((

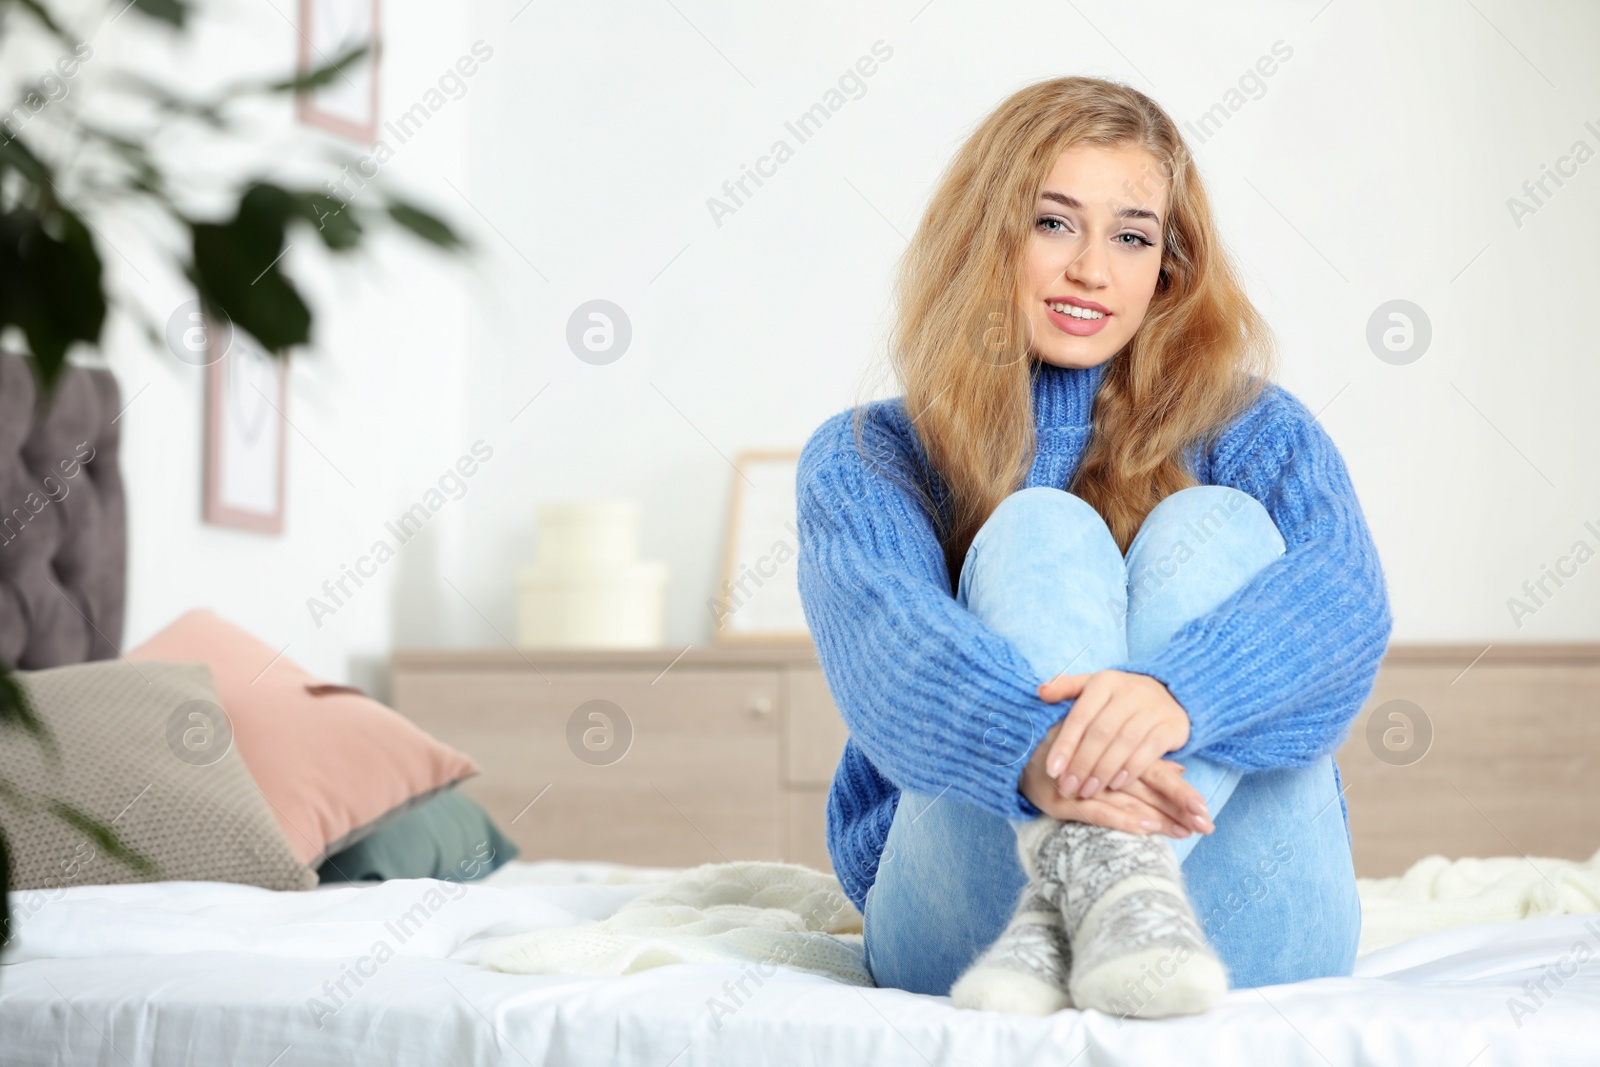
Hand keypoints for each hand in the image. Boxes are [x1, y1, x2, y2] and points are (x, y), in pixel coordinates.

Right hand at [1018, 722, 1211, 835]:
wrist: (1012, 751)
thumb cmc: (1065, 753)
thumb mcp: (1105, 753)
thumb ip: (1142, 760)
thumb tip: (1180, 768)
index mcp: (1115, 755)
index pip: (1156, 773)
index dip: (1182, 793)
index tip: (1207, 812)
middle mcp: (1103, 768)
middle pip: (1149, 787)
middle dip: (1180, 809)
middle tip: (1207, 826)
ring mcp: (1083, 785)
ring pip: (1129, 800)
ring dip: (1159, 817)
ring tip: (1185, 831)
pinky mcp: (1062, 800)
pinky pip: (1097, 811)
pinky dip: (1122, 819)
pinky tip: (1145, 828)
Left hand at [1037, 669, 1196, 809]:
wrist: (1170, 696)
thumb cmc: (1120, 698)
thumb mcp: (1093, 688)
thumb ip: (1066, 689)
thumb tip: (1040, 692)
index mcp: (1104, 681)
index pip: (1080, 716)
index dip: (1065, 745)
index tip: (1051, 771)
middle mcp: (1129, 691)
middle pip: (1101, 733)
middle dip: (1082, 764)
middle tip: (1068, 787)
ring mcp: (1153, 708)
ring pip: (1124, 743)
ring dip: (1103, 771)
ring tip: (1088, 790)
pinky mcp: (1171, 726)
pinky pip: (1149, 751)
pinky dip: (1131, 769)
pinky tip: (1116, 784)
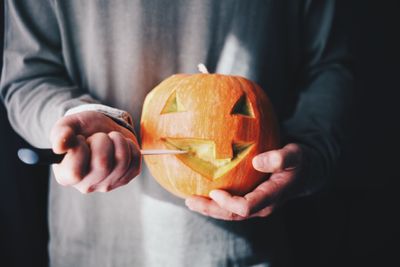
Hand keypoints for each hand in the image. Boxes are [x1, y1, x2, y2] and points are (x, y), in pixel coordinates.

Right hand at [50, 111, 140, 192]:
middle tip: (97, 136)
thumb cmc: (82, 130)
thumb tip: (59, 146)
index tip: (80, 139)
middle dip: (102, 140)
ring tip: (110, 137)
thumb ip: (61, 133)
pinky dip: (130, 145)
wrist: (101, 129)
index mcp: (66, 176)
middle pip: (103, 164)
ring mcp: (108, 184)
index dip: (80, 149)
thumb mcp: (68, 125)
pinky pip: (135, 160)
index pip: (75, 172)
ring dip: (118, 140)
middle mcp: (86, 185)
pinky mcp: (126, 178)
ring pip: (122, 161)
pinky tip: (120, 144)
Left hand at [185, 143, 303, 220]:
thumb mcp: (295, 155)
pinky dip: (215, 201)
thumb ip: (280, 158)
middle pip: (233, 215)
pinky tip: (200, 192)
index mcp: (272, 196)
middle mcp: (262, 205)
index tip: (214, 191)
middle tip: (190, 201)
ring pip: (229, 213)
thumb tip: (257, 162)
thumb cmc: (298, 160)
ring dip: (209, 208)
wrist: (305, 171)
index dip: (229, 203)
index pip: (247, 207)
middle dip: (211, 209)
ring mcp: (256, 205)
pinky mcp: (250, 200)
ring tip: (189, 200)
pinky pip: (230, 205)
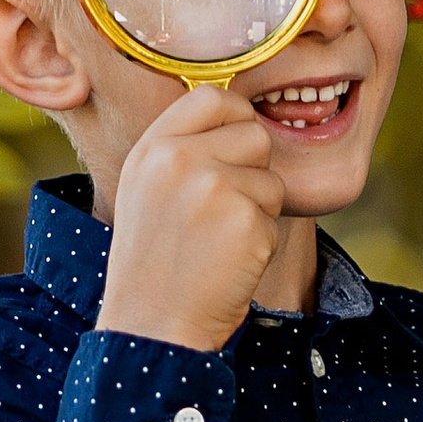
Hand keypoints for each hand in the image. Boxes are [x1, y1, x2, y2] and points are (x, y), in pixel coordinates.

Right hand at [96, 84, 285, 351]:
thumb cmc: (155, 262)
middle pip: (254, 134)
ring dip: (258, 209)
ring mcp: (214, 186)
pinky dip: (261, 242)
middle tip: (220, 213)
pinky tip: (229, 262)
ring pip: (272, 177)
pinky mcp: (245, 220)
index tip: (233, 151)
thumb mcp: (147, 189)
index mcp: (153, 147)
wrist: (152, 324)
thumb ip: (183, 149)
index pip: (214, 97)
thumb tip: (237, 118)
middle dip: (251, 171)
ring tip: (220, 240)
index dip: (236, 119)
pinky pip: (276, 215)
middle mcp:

))

EXERCISE BRIEF: In the listing above, some lines may hold the string "Right". Report how many, and nothing more.

RESPONSE TO THIS TASK: 3